Enabling Reaction Selectivity of Platinum Catalysts by Photoinduced Electronic Effects

• Published in: Precision Chemistry Vol. 1; no. 4; pp. 248 - 255
• Main Authors: Rasamani, Kowsalya Devi, Dai, Xinyan, Messner, Matthew, Liu, Cunming, Zhang, Xiaoyi, Sun, Yugang
• Format: Journal Article
• Language: English
• Published: University of Science and Technology of China and American Chemical Society 26.06.2023; American Chemical Society
• Subjects: dielectric scattering resonance; selective photocatalysis; selective hydrogenation; photoinduced adsorption/desorption; enhanced plasmonic absorption; hot-electron-driven chemistry
• ISSN: 2771-9316; 2771-9316
• DOI: 10.1021/prechem.3c00034

Reaction selectivity is crucial to producing target molecules of importance with minimum waste.

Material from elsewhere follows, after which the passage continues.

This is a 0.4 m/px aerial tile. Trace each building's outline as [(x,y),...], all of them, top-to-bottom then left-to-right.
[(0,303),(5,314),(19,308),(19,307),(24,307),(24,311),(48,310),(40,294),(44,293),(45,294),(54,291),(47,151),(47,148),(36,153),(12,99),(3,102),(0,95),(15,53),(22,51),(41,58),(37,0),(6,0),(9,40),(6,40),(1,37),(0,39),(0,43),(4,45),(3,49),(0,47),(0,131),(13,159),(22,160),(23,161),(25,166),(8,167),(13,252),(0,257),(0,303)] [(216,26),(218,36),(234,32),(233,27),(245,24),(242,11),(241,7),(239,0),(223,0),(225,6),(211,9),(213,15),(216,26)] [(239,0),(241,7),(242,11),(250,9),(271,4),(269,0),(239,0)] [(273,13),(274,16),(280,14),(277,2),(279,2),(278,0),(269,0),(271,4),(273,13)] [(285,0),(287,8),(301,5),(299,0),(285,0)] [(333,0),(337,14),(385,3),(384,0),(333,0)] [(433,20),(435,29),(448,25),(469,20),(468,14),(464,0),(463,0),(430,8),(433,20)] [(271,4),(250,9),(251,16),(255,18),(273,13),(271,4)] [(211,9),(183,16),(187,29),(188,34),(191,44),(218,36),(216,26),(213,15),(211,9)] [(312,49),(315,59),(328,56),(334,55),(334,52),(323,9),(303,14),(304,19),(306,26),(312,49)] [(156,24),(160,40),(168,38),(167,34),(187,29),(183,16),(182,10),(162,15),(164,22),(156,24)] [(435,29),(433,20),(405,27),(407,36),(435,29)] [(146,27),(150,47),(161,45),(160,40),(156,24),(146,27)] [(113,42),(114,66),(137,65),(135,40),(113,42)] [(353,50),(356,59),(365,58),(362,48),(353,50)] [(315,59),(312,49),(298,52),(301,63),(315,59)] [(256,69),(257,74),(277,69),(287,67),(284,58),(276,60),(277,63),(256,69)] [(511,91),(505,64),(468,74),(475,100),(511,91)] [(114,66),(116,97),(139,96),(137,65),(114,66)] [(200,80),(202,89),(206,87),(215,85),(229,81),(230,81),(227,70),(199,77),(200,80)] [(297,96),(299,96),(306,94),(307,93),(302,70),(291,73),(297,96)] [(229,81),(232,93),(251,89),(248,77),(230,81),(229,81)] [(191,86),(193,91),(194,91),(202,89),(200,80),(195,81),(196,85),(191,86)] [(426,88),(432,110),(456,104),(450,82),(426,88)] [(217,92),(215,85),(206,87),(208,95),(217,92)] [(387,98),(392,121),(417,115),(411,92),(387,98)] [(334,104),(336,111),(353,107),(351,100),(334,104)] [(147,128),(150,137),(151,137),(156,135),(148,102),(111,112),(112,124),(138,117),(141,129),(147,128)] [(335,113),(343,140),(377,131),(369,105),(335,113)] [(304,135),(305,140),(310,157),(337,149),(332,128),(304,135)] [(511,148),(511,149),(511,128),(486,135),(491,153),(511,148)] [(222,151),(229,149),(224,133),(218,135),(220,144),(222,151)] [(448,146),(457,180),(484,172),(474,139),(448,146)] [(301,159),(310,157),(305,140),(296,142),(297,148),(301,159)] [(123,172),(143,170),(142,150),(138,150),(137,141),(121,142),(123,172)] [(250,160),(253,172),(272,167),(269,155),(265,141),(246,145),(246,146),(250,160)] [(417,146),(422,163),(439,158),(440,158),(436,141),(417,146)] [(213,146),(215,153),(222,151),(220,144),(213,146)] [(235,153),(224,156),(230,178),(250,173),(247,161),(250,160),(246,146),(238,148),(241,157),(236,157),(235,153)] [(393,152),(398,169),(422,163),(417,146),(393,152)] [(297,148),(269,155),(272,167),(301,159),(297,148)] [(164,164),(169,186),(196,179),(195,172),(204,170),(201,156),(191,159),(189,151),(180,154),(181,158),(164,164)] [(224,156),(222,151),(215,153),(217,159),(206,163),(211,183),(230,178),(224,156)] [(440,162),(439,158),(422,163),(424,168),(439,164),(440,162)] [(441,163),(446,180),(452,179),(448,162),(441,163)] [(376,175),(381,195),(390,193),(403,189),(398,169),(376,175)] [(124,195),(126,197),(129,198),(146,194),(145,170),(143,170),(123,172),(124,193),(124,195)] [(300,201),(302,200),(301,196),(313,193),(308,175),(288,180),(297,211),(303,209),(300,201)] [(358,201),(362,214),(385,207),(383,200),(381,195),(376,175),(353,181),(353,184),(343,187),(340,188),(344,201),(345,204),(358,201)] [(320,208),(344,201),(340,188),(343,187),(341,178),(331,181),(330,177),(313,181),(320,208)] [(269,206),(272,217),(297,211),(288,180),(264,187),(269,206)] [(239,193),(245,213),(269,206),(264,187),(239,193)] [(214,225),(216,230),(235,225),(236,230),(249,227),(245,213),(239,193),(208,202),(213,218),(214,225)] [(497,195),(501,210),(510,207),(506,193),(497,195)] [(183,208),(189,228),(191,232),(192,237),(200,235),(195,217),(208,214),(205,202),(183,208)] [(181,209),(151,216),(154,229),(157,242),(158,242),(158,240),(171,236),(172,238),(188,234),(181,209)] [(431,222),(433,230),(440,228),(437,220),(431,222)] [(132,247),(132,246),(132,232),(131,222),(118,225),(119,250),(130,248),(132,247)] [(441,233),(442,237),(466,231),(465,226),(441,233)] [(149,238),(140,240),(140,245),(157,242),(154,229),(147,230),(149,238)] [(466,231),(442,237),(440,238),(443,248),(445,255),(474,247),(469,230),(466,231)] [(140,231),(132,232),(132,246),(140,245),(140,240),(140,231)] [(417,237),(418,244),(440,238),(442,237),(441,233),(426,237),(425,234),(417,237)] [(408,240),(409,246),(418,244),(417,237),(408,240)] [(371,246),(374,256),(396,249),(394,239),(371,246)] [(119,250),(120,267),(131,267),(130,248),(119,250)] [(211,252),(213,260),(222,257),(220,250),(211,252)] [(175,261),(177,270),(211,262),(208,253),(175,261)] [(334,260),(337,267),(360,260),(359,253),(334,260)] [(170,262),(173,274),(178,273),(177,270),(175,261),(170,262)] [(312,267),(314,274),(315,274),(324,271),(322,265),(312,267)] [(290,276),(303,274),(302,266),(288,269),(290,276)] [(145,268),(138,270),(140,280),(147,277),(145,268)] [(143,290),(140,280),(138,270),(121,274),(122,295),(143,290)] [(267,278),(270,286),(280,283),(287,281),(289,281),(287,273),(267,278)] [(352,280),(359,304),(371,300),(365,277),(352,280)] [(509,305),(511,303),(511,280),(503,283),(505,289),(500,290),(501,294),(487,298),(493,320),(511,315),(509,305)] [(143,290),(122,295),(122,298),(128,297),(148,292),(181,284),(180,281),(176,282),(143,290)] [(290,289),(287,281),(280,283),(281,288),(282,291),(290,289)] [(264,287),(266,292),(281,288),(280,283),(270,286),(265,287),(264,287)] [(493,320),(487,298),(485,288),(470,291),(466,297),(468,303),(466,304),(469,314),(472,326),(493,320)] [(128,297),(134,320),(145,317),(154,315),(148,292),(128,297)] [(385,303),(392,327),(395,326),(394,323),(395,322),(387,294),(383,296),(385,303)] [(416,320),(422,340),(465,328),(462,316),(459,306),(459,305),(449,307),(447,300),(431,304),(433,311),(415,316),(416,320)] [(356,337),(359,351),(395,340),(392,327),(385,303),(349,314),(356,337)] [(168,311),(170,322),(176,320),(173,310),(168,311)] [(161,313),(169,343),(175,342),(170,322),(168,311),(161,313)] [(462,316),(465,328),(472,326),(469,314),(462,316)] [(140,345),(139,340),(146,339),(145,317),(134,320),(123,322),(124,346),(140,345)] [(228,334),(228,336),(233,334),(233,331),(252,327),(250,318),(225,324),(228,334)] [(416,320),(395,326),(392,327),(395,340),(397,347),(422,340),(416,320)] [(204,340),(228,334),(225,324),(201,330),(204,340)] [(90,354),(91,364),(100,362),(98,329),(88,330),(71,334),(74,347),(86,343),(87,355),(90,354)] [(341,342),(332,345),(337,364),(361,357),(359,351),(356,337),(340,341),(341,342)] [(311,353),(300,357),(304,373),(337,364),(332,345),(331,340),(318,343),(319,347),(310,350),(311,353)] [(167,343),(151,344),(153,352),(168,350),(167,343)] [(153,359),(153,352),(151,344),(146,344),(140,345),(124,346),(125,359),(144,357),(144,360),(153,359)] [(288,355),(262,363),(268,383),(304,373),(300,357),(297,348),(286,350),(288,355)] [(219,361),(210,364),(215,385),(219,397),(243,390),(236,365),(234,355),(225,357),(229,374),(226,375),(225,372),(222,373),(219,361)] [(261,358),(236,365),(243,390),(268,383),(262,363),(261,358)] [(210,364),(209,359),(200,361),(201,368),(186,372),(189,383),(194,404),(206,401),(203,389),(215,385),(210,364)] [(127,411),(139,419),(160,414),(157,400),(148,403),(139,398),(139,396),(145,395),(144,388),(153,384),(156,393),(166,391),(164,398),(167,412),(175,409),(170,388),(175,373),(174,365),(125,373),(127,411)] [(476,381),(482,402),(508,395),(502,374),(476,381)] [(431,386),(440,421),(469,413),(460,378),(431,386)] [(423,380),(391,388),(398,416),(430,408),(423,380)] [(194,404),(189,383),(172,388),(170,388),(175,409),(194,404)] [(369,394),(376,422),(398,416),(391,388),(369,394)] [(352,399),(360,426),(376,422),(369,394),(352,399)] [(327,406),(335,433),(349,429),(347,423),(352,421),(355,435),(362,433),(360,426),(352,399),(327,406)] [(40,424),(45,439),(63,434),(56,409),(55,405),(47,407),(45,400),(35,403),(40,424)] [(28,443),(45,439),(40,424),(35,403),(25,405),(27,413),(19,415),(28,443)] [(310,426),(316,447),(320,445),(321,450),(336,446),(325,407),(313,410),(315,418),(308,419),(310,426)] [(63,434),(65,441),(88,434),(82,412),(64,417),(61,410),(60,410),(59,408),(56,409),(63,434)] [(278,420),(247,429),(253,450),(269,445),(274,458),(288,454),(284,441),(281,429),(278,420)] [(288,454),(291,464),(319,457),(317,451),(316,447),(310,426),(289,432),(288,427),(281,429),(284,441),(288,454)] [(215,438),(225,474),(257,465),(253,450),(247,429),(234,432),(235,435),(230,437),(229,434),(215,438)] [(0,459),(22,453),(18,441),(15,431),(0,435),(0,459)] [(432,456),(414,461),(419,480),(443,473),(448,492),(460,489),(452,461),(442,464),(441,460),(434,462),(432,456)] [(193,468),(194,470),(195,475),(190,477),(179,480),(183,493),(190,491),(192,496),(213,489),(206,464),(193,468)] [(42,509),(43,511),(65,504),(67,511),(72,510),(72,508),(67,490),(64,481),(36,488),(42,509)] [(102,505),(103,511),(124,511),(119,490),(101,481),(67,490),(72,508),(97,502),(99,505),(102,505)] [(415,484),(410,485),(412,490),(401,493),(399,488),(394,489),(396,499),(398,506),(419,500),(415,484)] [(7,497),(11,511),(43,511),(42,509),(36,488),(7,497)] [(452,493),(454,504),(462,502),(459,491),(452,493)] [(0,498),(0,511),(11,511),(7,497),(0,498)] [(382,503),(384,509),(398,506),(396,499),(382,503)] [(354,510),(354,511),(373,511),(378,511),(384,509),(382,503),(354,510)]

This work reports an efficient and green strategy to improve reaction selectivity in visible-light-mediated chemical transformations by employing Pt/SiO x photocatalysts, which is ascribed to light-induced surface electronic modification in the small Pt nanocrystals. This strategy has been successfully applied to synthesize commercially valuable but thermodynamically unfavorable arylhydroxylamines with high selectivity via partial hydrogenation of the respective nitroarenes. Surface modification of the small Pt nanocrystals with triethanolamine (TEA) molecules further optimizes the Pt electronic structure to favor the reaction selectivity. The light-induced surface electronic structure alterations and the TEA chemical modification act synergistically to prevent the readsorption of desorbed electron-rich arylhydroxylamines. This prevents the complete hydrogenation of arylhydroxylamines to respective anilines, leading to high arylhydroxylamine selectivity of 81–91%. In addition, photoillumination of Pt nanocrystals always accelerates the reaction kinetics significantly regardless of their surface modification.